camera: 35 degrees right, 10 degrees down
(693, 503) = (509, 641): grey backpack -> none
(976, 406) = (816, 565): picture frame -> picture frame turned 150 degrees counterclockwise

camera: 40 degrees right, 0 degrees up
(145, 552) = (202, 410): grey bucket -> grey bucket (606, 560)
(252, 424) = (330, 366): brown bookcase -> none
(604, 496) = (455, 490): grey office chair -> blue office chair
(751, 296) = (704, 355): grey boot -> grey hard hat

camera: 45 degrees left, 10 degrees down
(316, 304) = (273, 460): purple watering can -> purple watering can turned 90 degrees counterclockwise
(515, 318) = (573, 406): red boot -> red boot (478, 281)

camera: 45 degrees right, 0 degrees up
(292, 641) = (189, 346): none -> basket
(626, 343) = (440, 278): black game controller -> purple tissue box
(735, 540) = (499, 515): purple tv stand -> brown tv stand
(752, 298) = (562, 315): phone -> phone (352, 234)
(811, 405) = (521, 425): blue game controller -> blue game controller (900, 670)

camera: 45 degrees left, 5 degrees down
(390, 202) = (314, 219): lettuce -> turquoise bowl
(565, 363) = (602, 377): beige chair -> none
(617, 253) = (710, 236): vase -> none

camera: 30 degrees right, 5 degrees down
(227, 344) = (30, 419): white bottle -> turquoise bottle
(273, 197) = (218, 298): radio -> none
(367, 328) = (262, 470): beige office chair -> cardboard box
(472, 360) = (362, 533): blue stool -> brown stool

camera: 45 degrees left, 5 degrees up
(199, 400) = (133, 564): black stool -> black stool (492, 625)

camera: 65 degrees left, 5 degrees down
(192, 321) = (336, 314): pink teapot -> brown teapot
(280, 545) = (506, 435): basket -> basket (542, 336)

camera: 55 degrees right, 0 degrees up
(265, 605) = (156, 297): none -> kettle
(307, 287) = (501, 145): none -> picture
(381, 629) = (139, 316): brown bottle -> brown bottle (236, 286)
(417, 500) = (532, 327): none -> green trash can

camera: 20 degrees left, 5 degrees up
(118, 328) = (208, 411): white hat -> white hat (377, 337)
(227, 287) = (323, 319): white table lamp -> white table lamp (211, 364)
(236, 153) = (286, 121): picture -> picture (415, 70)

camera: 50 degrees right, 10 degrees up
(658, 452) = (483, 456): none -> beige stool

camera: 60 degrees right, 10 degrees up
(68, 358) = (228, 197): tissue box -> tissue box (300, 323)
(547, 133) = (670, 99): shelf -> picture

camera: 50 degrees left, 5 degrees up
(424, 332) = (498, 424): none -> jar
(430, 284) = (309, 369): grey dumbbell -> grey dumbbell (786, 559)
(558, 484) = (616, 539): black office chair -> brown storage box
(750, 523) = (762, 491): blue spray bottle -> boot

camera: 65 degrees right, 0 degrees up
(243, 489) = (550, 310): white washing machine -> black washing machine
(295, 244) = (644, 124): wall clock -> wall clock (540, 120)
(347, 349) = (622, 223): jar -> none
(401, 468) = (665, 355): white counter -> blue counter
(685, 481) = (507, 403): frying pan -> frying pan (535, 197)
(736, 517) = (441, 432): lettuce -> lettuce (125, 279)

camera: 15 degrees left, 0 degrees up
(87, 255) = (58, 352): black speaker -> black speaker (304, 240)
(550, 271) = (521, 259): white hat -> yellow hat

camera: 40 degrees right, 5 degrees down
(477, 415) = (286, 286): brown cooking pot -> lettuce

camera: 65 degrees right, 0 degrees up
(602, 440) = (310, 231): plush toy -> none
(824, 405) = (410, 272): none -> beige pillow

......

AIM OF THE TASK: Please repeat each entry. Keep every word the same.

RESULT FOR THIS EXERCISE:
camera: 35 degrees right, 10 degrees down
(693, 503) = (509, 641): grey backpack -> none
(976, 406) = (816, 565): picture frame -> picture frame turned 150 degrees counterclockwise

camera: 40 degrees right, 0 degrees up
(145, 552) = (202, 410): grey bucket -> grey bucket (606, 560)
(252, 424) = (330, 366): brown bookcase -> none
(604, 496) = (455, 490): grey office chair -> blue office chair
(751, 296) = (704, 355): grey boot -> grey hard hat

camera: 45 degrees left, 10 degrees down
(316, 304) = (273, 460): purple watering can -> purple watering can turned 90 degrees counterclockwise
(515, 318) = (573, 406): red boot -> red boot (478, 281)

camera: 45 degrees right, 0 degrees up
(292, 641) = (189, 346): none -> basket
(626, 343) = (440, 278): black game controller -> purple tissue box
(735, 540) = (499, 515): purple tv stand -> brown tv stand
(752, 298) = (562, 315): phone -> phone (352, 234)
(811, 405) = (521, 425): blue game controller -> blue game controller (900, 670)

camera: 45 degrees left, 5 degrees down
(390, 202) = (314, 219): lettuce -> turquoise bowl
(565, 363) = (602, 377): beige chair -> none
(617, 253) = (710, 236): vase -> none

camera: 30 degrees right, 5 degrees down
(227, 344) = (30, 419): white bottle -> turquoise bottle
(273, 197) = (218, 298): radio -> none
(367, 328) = (262, 470): beige office chair -> cardboard box
(472, 360) = (362, 533): blue stool -> brown stool

camera: 45 degrees left, 5 degrees up
(199, 400) = (133, 564): black stool -> black stool (492, 625)

camera: 65 degrees left, 5 degrees down
(192, 321) = (336, 314): pink teapot -> brown teapot
(280, 545) = (506, 435): basket -> basket (542, 336)

camera: 55 degrees right, 0 degrees up
(265, 605) = (156, 297): none -> kettle
(307, 287) = (501, 145): none -> picture
(381, 629) = (139, 316): brown bottle -> brown bottle (236, 286)
(417, 500) = (532, 327): none -> green trash can

camera: 20 degrees left, 5 degrees up
(118, 328) = (208, 411): white hat -> white hat (377, 337)
(227, 287) = (323, 319): white table lamp -> white table lamp (211, 364)
(236, 153) = (286, 121): picture -> picture (415, 70)

camera: 50 degrees right, 10 degrees up
(658, 452) = (483, 456): none -> beige stool

camera: 60 degrees right, 10 degrees up
(68, 358) = (228, 197): tissue box -> tissue box (300, 323)
(547, 133) = (670, 99): shelf -> picture

camera: 50 degrees left, 5 degrees up
(424, 332) = (498, 424): none -> jar
(430, 284) = (309, 369): grey dumbbell -> grey dumbbell (786, 559)
(558, 484) = (616, 539): black office chair -> brown storage box
(750, 523) = (762, 491): blue spray bottle -> boot

camera: 65 degrees right, 0 degrees up
(243, 489) = (550, 310): white washing machine -> black washing machine
(295, 244) = (644, 124): wall clock -> wall clock (540, 120)
(347, 349) = (622, 223): jar -> none
(401, 468) = (665, 355): white counter -> blue counter
(685, 481) = (507, 403): frying pan -> frying pan (535, 197)
(736, 517) = (441, 432): lettuce -> lettuce (125, 279)

camera: 15 degrees left, 0 degrees up
(87, 255) = (58, 352): black speaker -> black speaker (304, 240)
(550, 271) = (521, 259): white hat -> yellow hat

camera: 40 degrees right, 5 degrees down
(477, 415) = (286, 286): brown cooking pot -> lettuce

camera: 65 degrees right, 0 degrees up
(602, 440) = (310, 231): plush toy -> none
(824, 405) = (410, 272): none -> beige pillow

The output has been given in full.